• **Exercise objective**
Please put the lines of the material below into a JSON list of strings, one string per line, starting with the line that contains "Получение и оплата" and going through the end of the material. Leave out blank lines and the pictures.

** Available data follows **

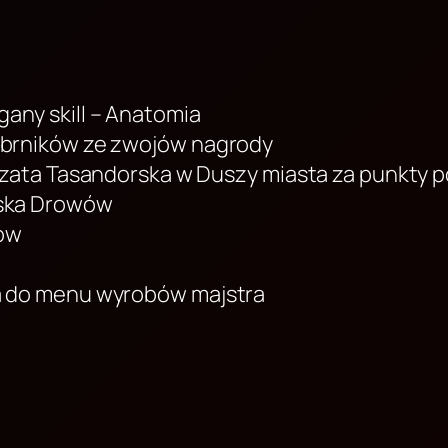
ny skill – Anatomia
ebrników ze zwojów nagrody
szata Tasandorska w Duszy miasta za punkty 
oska Drowów
ów
a do menu wyrobów majstra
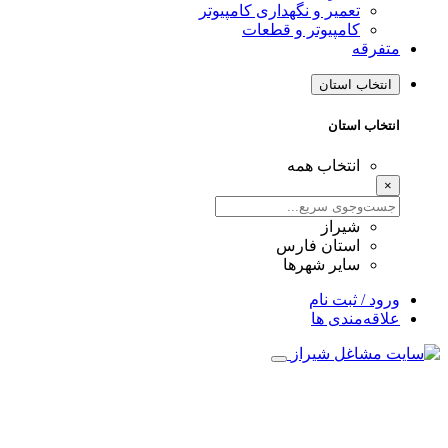
تعمیر و نگهداری کامپیوتر
کامپیوتر و قطعات
متفرقه
انتخاب استان
انتخاب استان
انتخاب همه
×
شیراز
استان فارس
سایر شهرها
ورود / ثبت نام
علاقه‌مندی ها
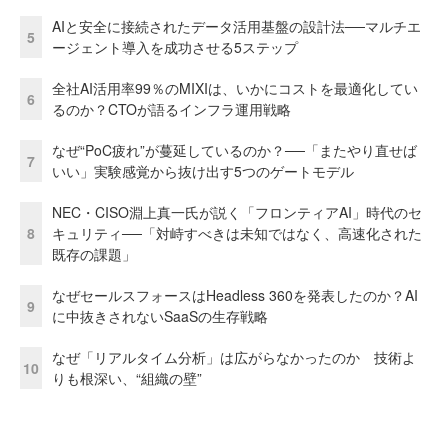
AIと安全に接続されたデータ活用基盤の設計法──マルチエ
5
ージェント導入を成功させる5ステップ
全社AI活用率99％のMIXIは、いかにコストを最適化してい
6
るのか？CTOが語るインフラ運用戦略
なぜ“PoC疲れ”が蔓延しているのか？──「またやり直せば
7
いい」実験感覚から抜け出す5つのゲートモデル
NEC・CISO淵上真一氏が説く「フロンティアAI」時代のセ
8
キュリティ──「対峙すべきは未知ではなく、高速化された
既存の課題」
なぜセールスフォースはHeadless 360を発表したのか？AI
9
に中抜きされないSaaSの生存戦略
なぜ「リアルタイム分析」は広がらなかったのか 技術よ
10
りも根深い、“組織の壁”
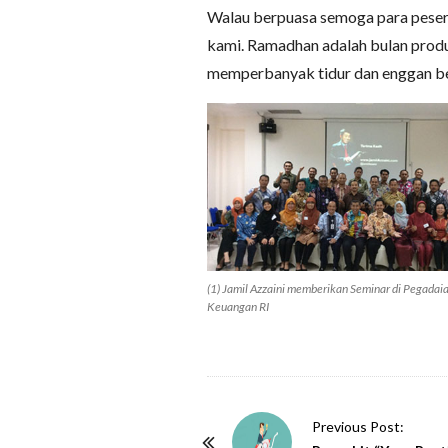
Walau berpuasa semoga para peserta
kami. Ramadhan adalah bulan produk
memperbanyak tidur dan enggan b
(1) Jamil Azzaini memberikan Seminar di Pegadaia
Keuangan RI
P
Previous Post:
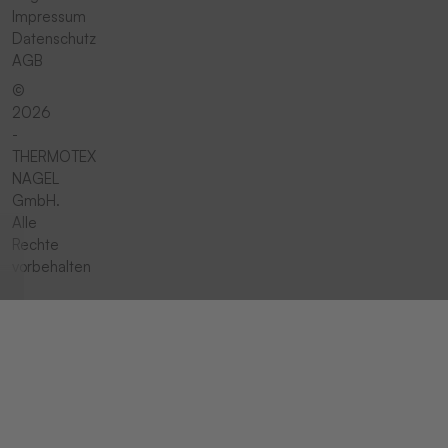
Impressum
Datenschutz
AGB
©
2026
-
THERMOTEX
NAGEL
GmbH.
Alle
Rechte
vorbehalten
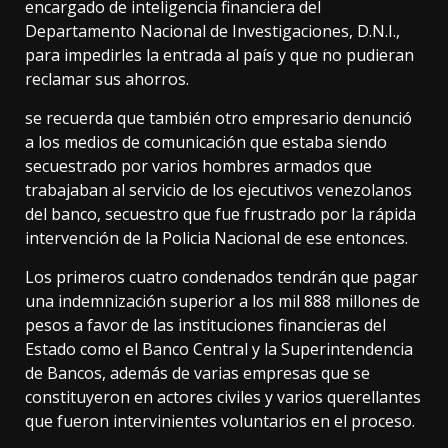
encargado de inteligencia financiera del
Departamento Nacional de Investigaciones, D.N.I.,
para impedirles la entrada al país y que no pudieran
reclamar sus ahorros.
se recuerda que también otro empresario denunció
a los medios de comunicación que estaba siendo
secuestrado por varios hombres armados que
trabajaban al servicio de los ejecutivos venezolanos
del banco, secuestro que fue frustrado por la rápida
intervención de la Policia Nacional de ese entonces.
Los primeros cuatro condenados tendrán que pagar
una indemnización superior a los mil 888 millones de
pesos a favor de las instituciones financieras del
Estado como el Banco Central y la Superintendencia
de Bancos, además de varias empresas que se
constituyeron en actores civiles y varios querellantes
que fueron intervinientes voluntarios en el proceso.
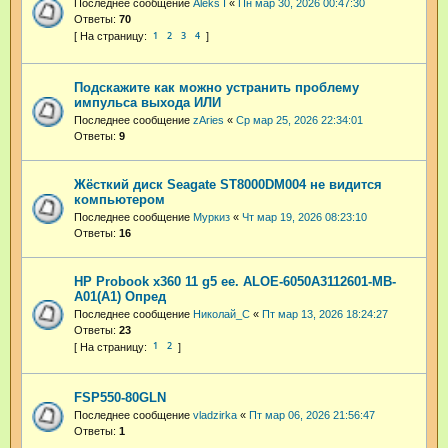
Последнее сообщение
Aleks I
«
Пн мар 30, 2026 00:47:30
Ответы:
70
1
2
3
4
Подскажите как можно устранить проблему
импульса выхода ИЛИ
Последнее сообщение
zAries
«
Ср мар 25, 2026 22:34:01
Ответы:
9
Жёсткий диск Seagate ST8000DM004 не видится
компьютером
Последнее сообщение
Муркиз
«
Чт мар 19, 2026 08:23:10
Ответы:
16
HP Probook x360 11 g5 ee. ALOE-6050A3112601-MB-
A01(A1) Опред
Последнее сообщение
Николай_С
«
Пт мар 13, 2026 18:24:27
Ответы:
23
1
2
FSP550-80GLN
Последнее сообщение
vladzirka
«
Пт мар 06, 2026 21:56:47
Ответы:
1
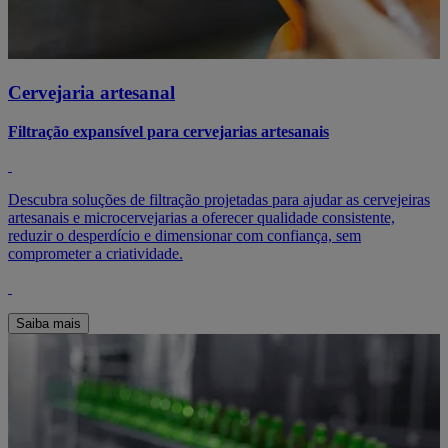
Cervejaria artesanal
Filtração expansível para cervejarias artesanais
Descubra soluções de filtração projetadas para ajudar as cervejeiras
artesanais e microcervejarias a oferecer qualidade consistente,
reduzir o desperdício e dimensionar com confiança, sem
comprometer a criatividade.
Saiba mais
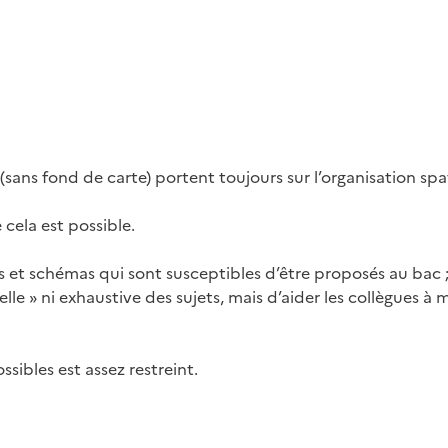
(sans fond de carte) portent toujours sur l’organisation spa
cela est possible.
 et schémas qui sont susceptibles d’être proposés au bac ; 
elle » ni exhaustive des sujets, mais d’aider les collègues à 
sibles est assez restreint.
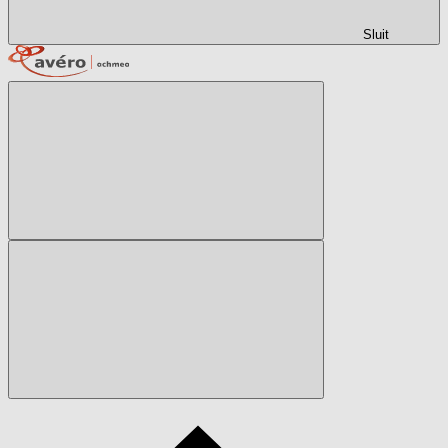
Sluit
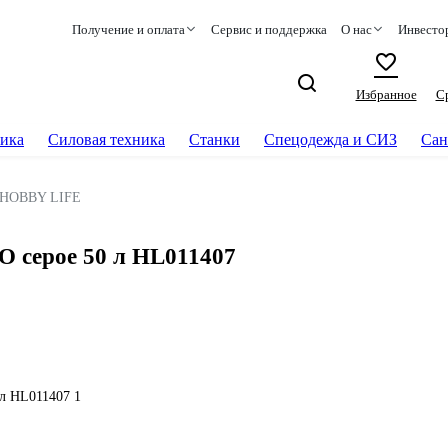
Получение и оплата
Сервис и поддержка
О нас
Инвесто
Избранное
С
ика
Силовая техника
Станки
Спецодежда и СИЗ
Сан
HOBBY LIFE
 серое 50 л HL011407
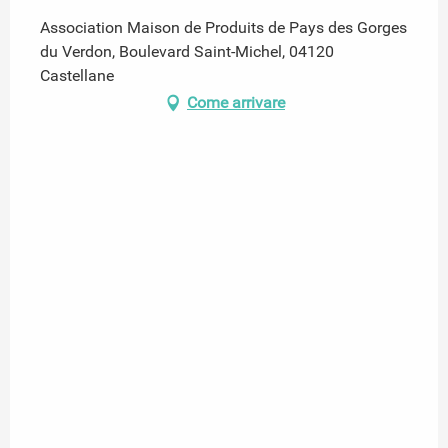
Association Maison de Produits de Pays des Gorges
du Verdon, Boulevard Saint-Michel, 04120
Castellane
Come arrivare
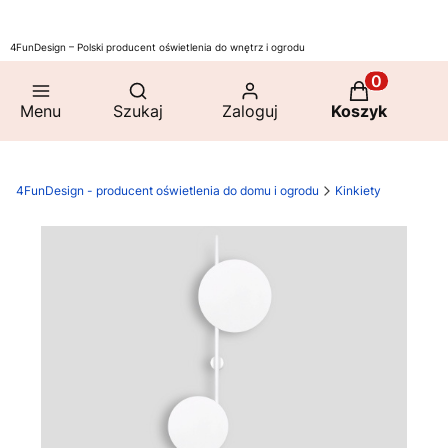
4FunDesign – Polski producent oświetlenia do wnętrz i ogrodu
Otwórz wyszukiwarkę
Produkty w 
Menu
Szukaj
Zaloguj
Koszyk
4FunDesign - producent oświetlenia do domu i ogrodu
Kinkiety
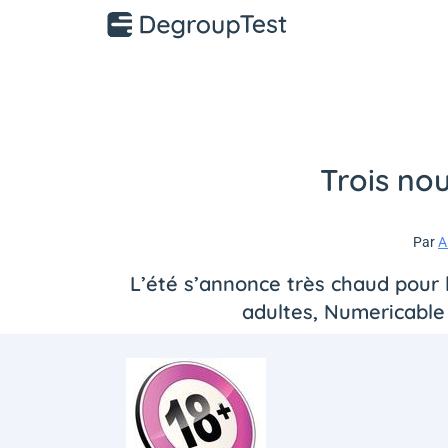
Trois no
Par
A
L’été s’annonce très chaud pour
adultes, Numericable 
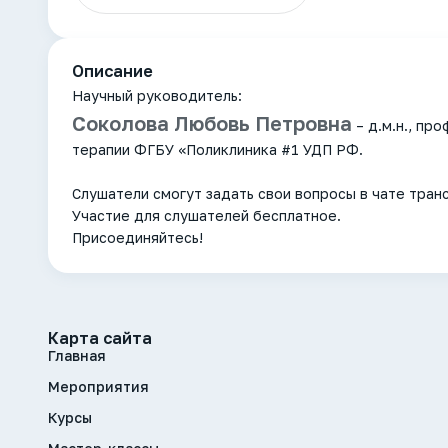
Описание
Научный руководитель:
Соколова Любовь Петровна
– д.м.н., пр
терапии ФГБУ «Поликлиника #1 УДП РФ.
Слушатели смогут задать свои вопросы в чате тран
Участие для слушателей бесплатное.
Присоединяйтесь!
Карта сайта
Главная
Мероприятия
Курсы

** End of Available data **

• **Your response**
[
  "Получение и оплата",
  "Сервис и поддержка",
  "О нас",
  "Инвесто",
  "Избранное",
  "С",
  "ика",
  "Силовая техника",
  "Станки",
  "Спецодежда и СИЗ",
  "Сан",
  "HOBBY LIFE",
  " серое 50 л HL011407",
  "Association Maison de Produits de Pays des Gorges",
  "du Verdon, Boulevard Saint-Michel, 04120",
  "Castellane",
  "Come arrivare",
  "4FunDesign – Polski producent oświetlenia do wnętrz i ogrodu",
  "Otwórz wyszukiwarkę",
  "Produkty w ",
  "Menu",
  "Szukaj",
  "Zaloguj",
  "Koszyk",
  "4FunDesign - producent oświetlenia do domu i ogrodu",
  "Kinkiety",
  "Trois no",
  "Par",
  "A",
  "L’été s’annonce très chaud pour",
  "adultes, Numericable ",
  "Описание",
  "Научный руководитель:",
  "Соколова Любовь Петровна",
  "– д.м.н., пр",
  "терапии ФГБУ «Поликлиника #1 УДП РФ.",
  "Слушатели смогут задать свои вопросы в чате тран",
  "Участие для слушателей бесплатное.",
  "Присоединяйтесь!",
  "Карта сайта",
  "Главная",
  "Мероприятия",
  "Курсы"
]